• Men's Corner

Testicular Cancer

Updated: Jun 19, 2019


by Richard Brierley




I frequently have discussions with men who are anxious about this condition and it is often not well understood. Testicular cancer is relatively rare as cancers go, but it is still very important because it mainly affects younger men between the ages of 15 and 40, and it is easy to pick up early because you can feel it easily. The problem is most men don’t examine themselves often enough and it should really be a regular part of every man’s routine, around once a month.

It usually starts with a painless lump in the testis, but most testicular lumps are not cancer. In 20 years of full time general practice I have seen 2 cases of testicular cancer but I see someone with a testicular lump every 2-3 weeks and almost all of them are benign epididymal cysts.

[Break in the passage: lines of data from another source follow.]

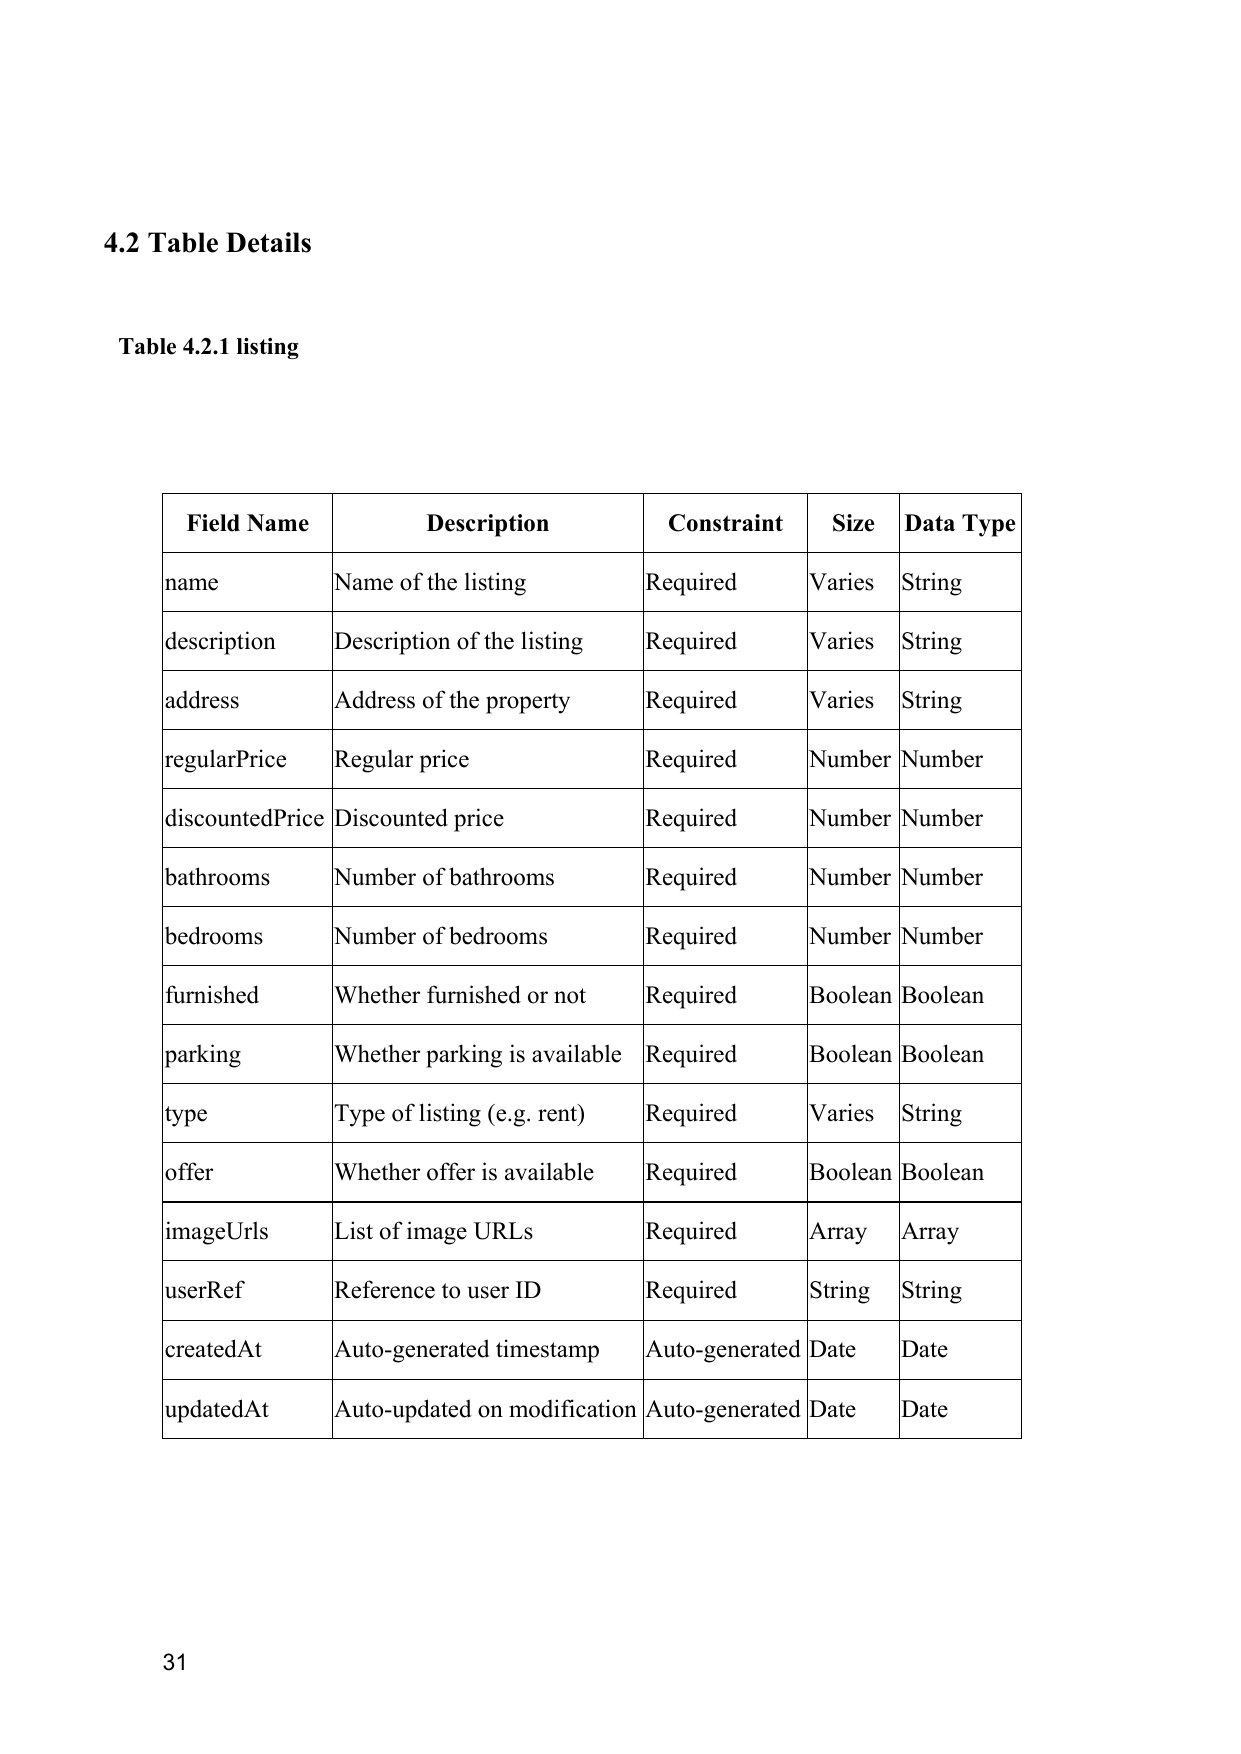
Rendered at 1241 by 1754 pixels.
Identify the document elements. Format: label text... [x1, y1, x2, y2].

table_cell Auto-updated on modification [333, 1380, 643, 1438]
table_cell Array [808, 1203, 899, 1260]
table_header Constraint [644, 494, 807, 552]
table_cell Regular price [333, 730, 643, 788]
table_cell bathrooms [163, 848, 332, 906]
table_cell Number [808, 907, 899, 965]
table_cell Number [808, 789, 899, 847]
table_cell String [900, 671, 1021, 729]
table_cell type [163, 1084, 332, 1142]
table_cell Boolean [900, 1143, 1021, 1201]
table_cell List of image URLs [333, 1203, 643, 1260]
table_cell Number [900, 907, 1021, 965]
table_cell String [900, 1084, 1021, 1142]
table_cell Required [644, 612, 807, 670]
table_cell Varies [808, 553, 899, 611]
table_cell Required [644, 1143, 807, 1201]
table_cell Boolean [900, 1025, 1021, 1083]
table_cell Required [644, 1203, 807, 1260]
table_cell Whether parking is available [333, 1025, 643, 1083]
table_cell imageUrls [163, 1203, 332, 1260]
table_cell Array [900, 1203, 1021, 1260]
table_header Field Name [163, 494, 332, 552]
table_cell Required [644, 789, 807, 847]
table_cell Date [900, 1380, 1021, 1438]
table_cell Required [644, 1084, 807, 1142]
table_cell Whether offer is available [333, 1143, 643, 1201]
table_cell String [900, 1261, 1021, 1319]
table_cell Date [900, 1321, 1021, 1378]
table_cell Number [808, 848, 899, 906]
table_cell address [163, 671, 332, 729]
table_cell Required [644, 730, 807, 788]
table_cell Discounted price [333, 789, 643, 847]
table_cell furnished [163, 966, 332, 1024]
table_cell Boolean [808, 1143, 899, 1201]
subtitle 4.2 Table Details [103, 227, 1090, 259]
table_cell Description of the listing [333, 612, 643, 670]
table_cell bedrooms [163, 907, 332, 965]
table_cell Auto-generated [644, 1380, 807, 1438]
table_cell Required [644, 966, 807, 1024]
table_cell Required [644, 671, 807, 729]
table_cell Required [644, 553, 807, 611]
table_cell Required [644, 1261, 807, 1319]
table_cell Number [900, 730, 1021, 788]
table_cell Type of listing (e.g. rent) [333, 1084, 643, 1142]
table_header Description [333, 494, 643, 552]
table_cell name [163, 553, 332, 611]
table_cell String [900, 553, 1021, 611]
table_cell Number [900, 789, 1021, 847]
table_cell Date [808, 1380, 899, 1438]
table_cell Date [808, 1321, 899, 1378]
table_cell Boolean [808, 966, 899, 1024]
table_cell regularPrice [163, 730, 332, 788]
table_cell Varies [808, 612, 899, 670]
table_cell description [163, 612, 332, 670]
table_cell discountedPrice [163, 789, 332, 847]
table_cell Reference to user ID [333, 1261, 643, 1319]
table_cell Boolean [808, 1025, 899, 1083]
table_cell Required [644, 907, 807, 965]
table_cell Auto-generated [644, 1321, 807, 1378]
table_cell Number of bedrooms [333, 907, 643, 965]
table_cell Auto-generated timestamp [333, 1321, 643, 1378]
table_cell Name of the listing [333, 553, 643, 611]
table_cell offer [163, 1143, 332, 1201]
table_cell Varies [808, 1084, 899, 1142]
table_cell updatedAt [163, 1380, 332, 1438]
table_cell Address of the property [333, 671, 643, 729]
text Table 4.2.1 listing [118, 333, 1090, 360]
table_cell Number [900, 848, 1021, 906]
table_cell String [808, 1261, 899, 1319]
table_cell String [900, 612, 1021, 670]
table_cell Required [644, 848, 807, 906]
table_cell createdAt [163, 1321, 332, 1378]
table_header Data Type [900, 494, 1021, 552]
table_cell Number [808, 730, 899, 788]
table_cell Number of bathrooms [333, 848, 643, 906]
table_cell Required [644, 1025, 807, 1083]
table_cell Varies [808, 671, 899, 729]
table_cell parking [163, 1025, 332, 1083]
table_header Size [808, 494, 899, 552]
table_cell Boolean [900, 966, 1021, 1024]
table_cell Whether furnished or not [333, 966, 643, 1024]
table_cell userRef [163, 1261, 332, 1319]
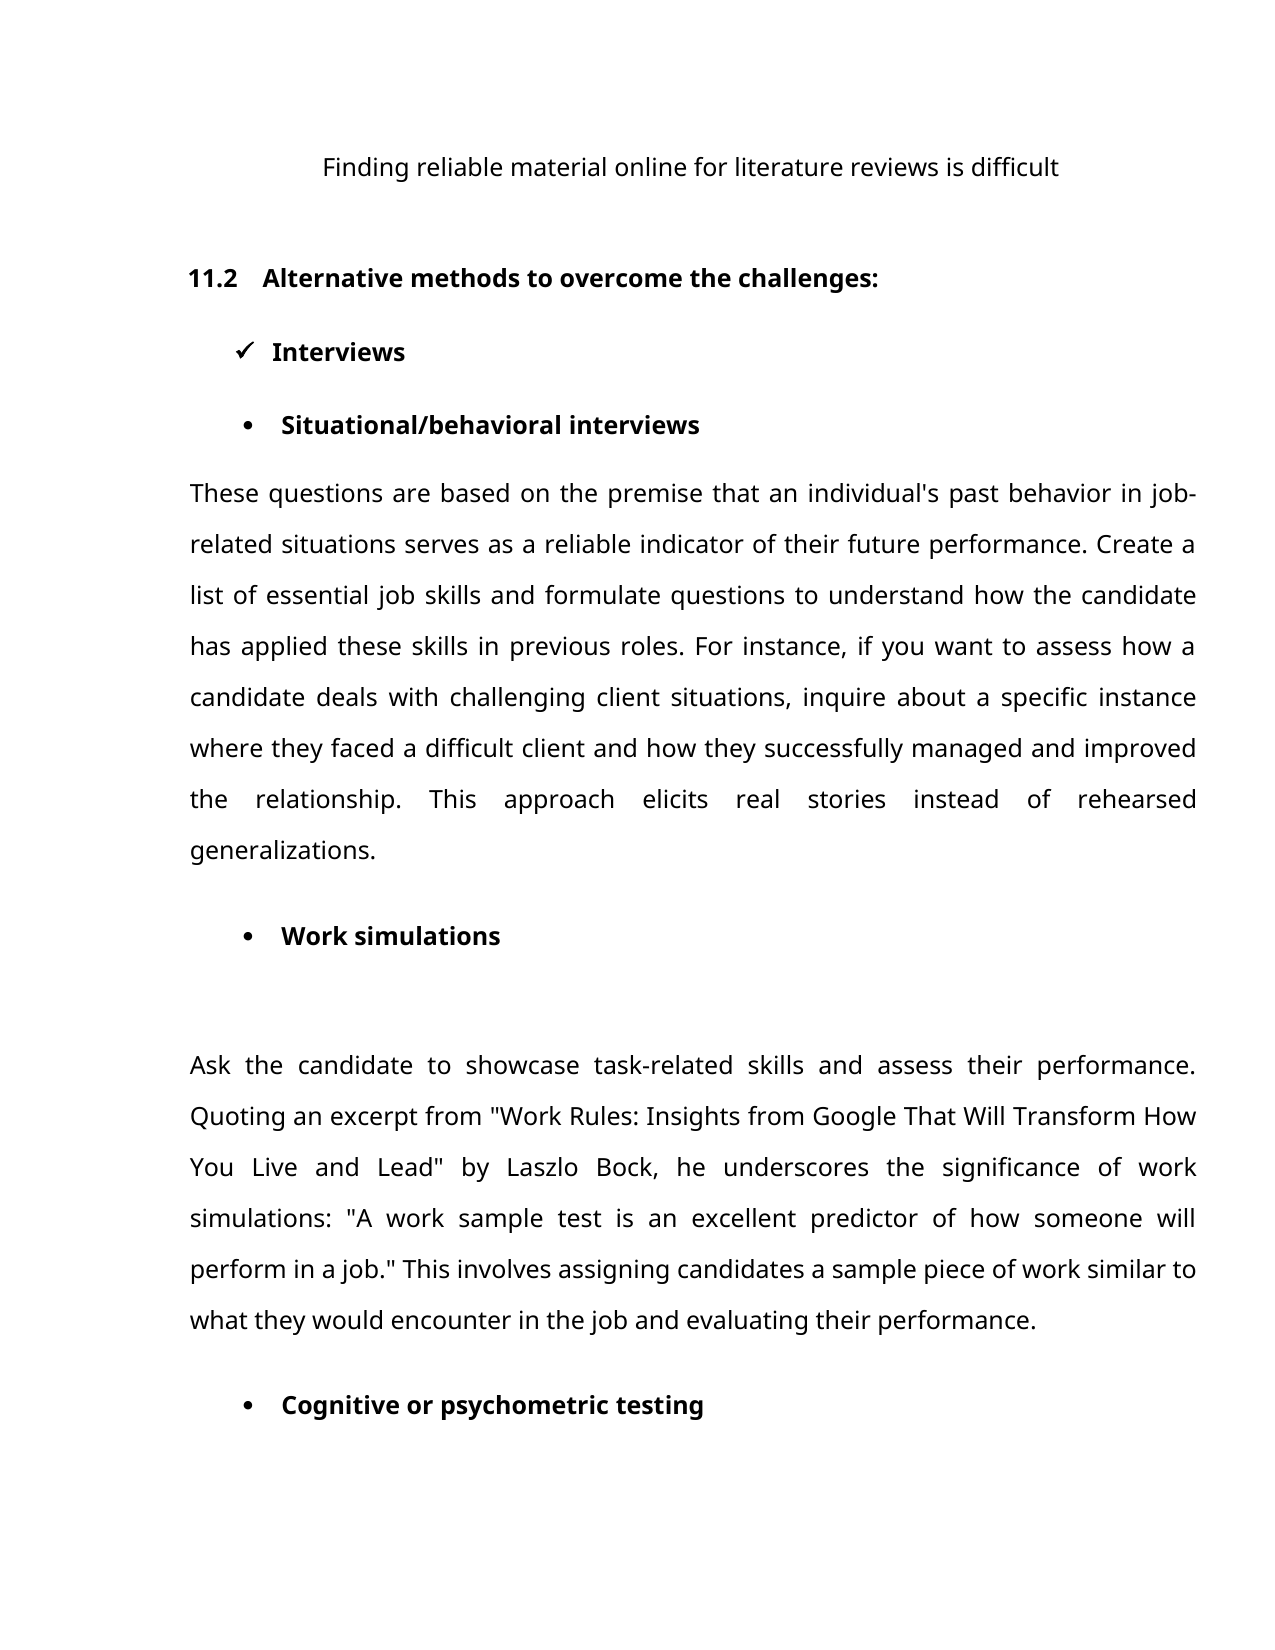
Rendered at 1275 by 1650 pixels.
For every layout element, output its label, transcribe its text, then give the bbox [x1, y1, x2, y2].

subtitle Alternative methods to overcome the challenges: [187, 261, 1198, 295]
subtitle Situational/behavioral interviews [244, 408, 1198, 442]
text Ask the candidate to showcase task-related skills and assess their performance. Quoting an excerpt from "Work Rules: Insights from Google That Will Transform How You Live and Lead" by Laszlo Bock, he underscores the significance of work simulations: "A work sample test is an excellent predictor of how someone will perform in a job." This involves assigning candidates a sample piece of work similar to what they would encounter in the job and evaluating their performance. [189, 1047, 1198, 1337]
subtitle Cognitive or psychometric testing [244, 1388, 1198, 1422]
subtitle Work simulations [244, 918, 1198, 952]
list Interviews [234, 334, 1198, 368]
text Finding reliable material online for literature reviews is difficult [322, 150, 1198, 184]
text These questions are based on the premise that an individual's past behavior in job-related situations serves as a reliable indicator of their future performance. Create a list of essential job skills and formulate questions to understand how the candidate has applied these skills in previous roles. For instance, if you want to assess how a candidate deals with challenging client situations, inquire about a specific instance where they faced a difficult client and how they successfully managed and improved the relationship. This approach elicits real stories instead of rehearsed generalizations. [189, 476, 1198, 867]
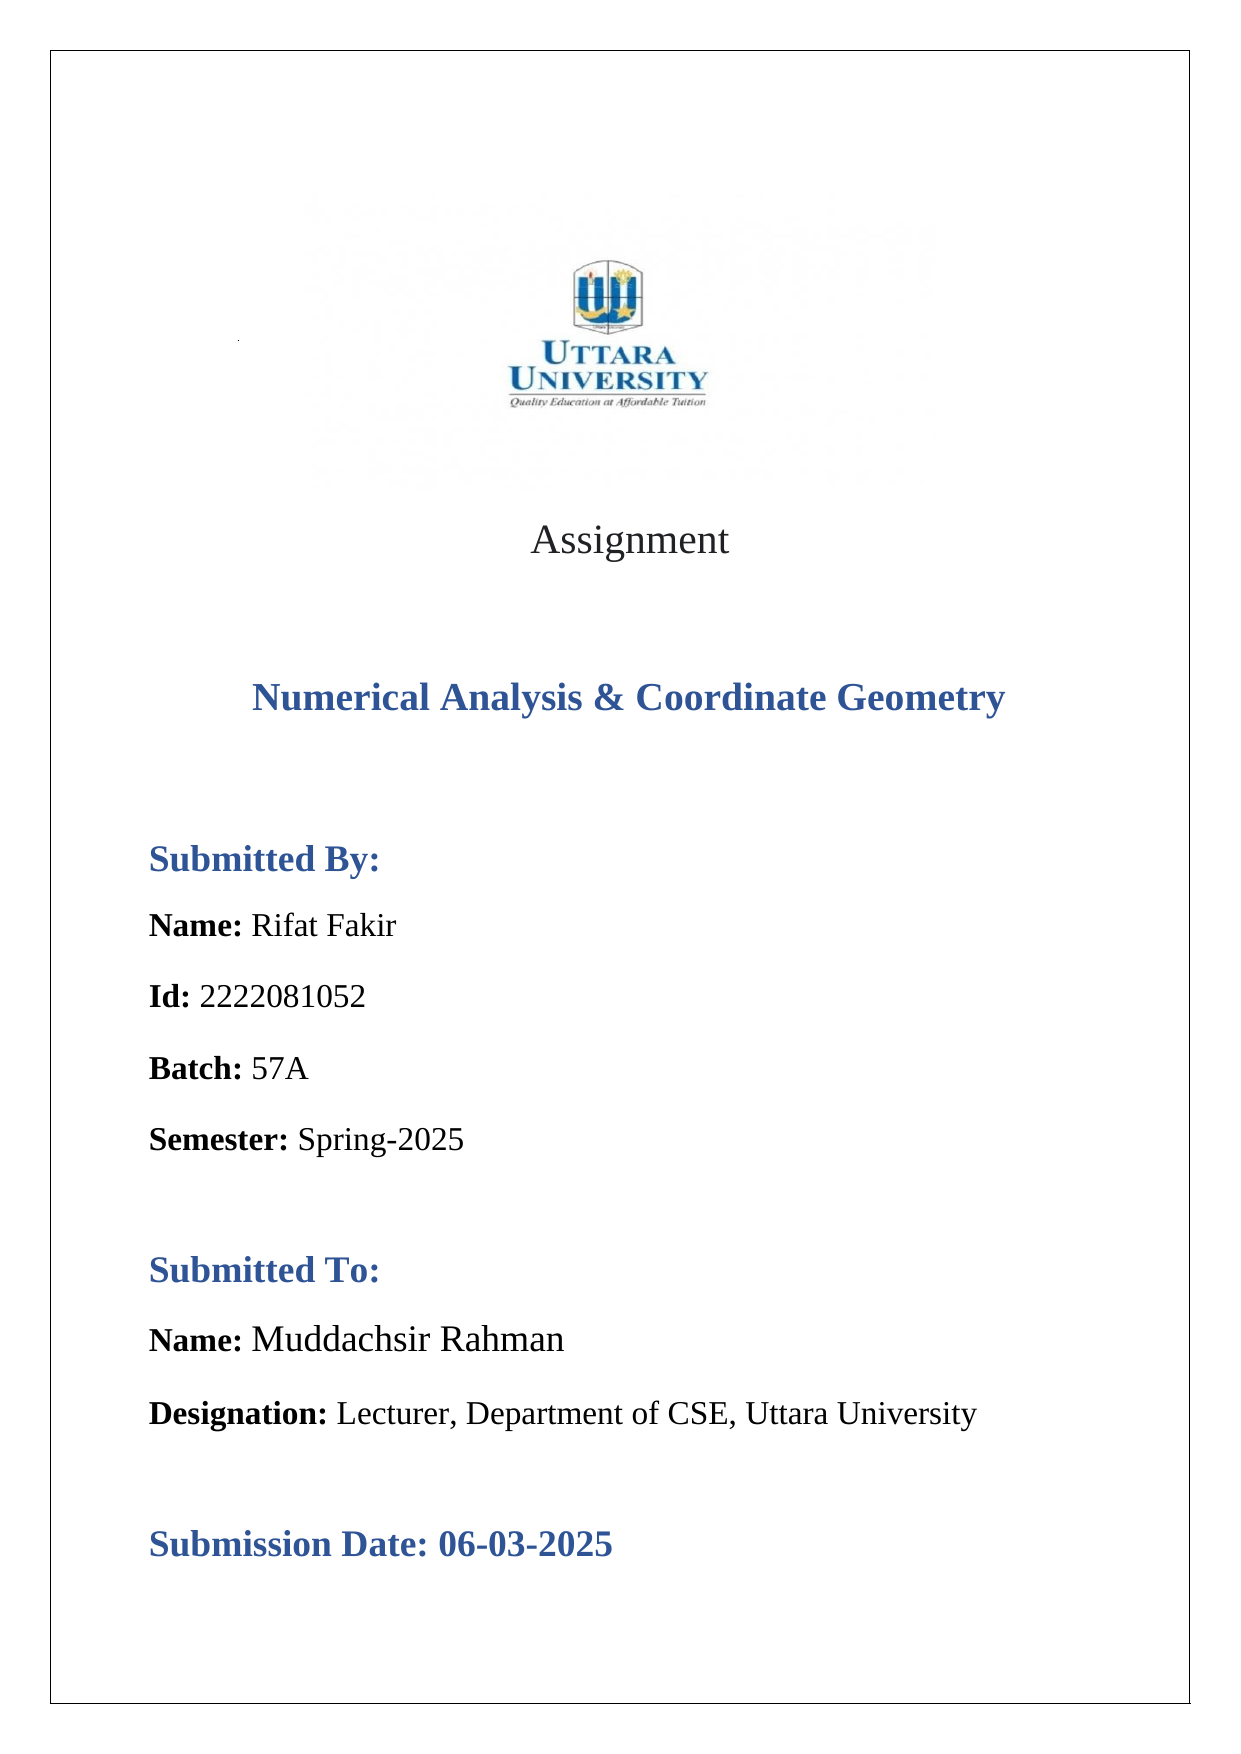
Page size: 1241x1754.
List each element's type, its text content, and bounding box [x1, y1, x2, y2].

picture [304, 193, 936, 490]
subtitle Assignment [170, 260, 1089, 563]
text Name: Muddachsir Rahman [148, 1317, 1089, 1360]
text Submission Date: 06-03-2025 [148, 1521, 1089, 1564]
text Batch: 57A [148, 1048, 1089, 1086]
text Submitted By: [148, 836, 1089, 879]
text Designation: Lecturer, Department of CSE, Uttara University [148, 1393, 1089, 1431]
text Name: Rifat Fakir [148, 906, 1089, 944]
subtitle Numerical Analysis & Coordinate Geometry [168, 673, 1089, 718]
text Semester: Spring-2025 [148, 1119, 1089, 1158]
text Id: 2222081052 [148, 977, 1089, 1015]
text Submitted To: [148, 1247, 1089, 1290]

Men should be examining their testes on a monthly basis. It’s best done in the shower or bath when you’re warm and relaxed. You will feel the testis as a firm smooth oval shaped structure with a soft frill of tissue running up behind it called the epididymis. Most lumps occur in this structure and are benign epididymal cysts that don’t need treatment unless they are particularly large. Cancers form in the body of the testis itself and are felt as hard lumps in this structure. The important thing is to get to know what your testes feel like so that you’ll easily recognise a change. If you do feel a lump, book in to see your GP as soon as you can, and don’t be embarrassed. GPs examine people with testicular lumps very frequently and think nothing of it.


There are a few things that increase the risk of testicular cancer and should make men more alert for it. It is 4 times more common in white men than African or Asian men. The risk is higher if you have a brother or father who has had the condition, and a history of an undescended testis in childhood or a fertility problem due to a low sperm count also increase the risk.


As I said, most lumps are benign epididymal cysts and the patient can be reassured straight away. Sometimes there is some uncertainty and clarification is needed by referring for an ultrasound scan of the testis, and sometimes the examination is more concerning and the patient needs to be sent urgently to the Urology specialists for further tests.


The good news is that with modern treatment, testicular cancer can be completely cured in 95% of cases, even if it has started to spread. It is one of the most responsive cancers to chemotherapy, and most men remain fertile after they have been treated.


So the take home message is “get to know your balls better”. Examine them regularly, and if you feel something that doesn’t seem right, don’t panic, but get it checked.




Richard Brierly is a freelance GP who works in the Eastbourne area.

Richard is married with three sons, and is particularly interested in the natural world; he loves spending time out in the beautiful Sussex countryside.

Richard and his family live in Eastbourne, East Sussex.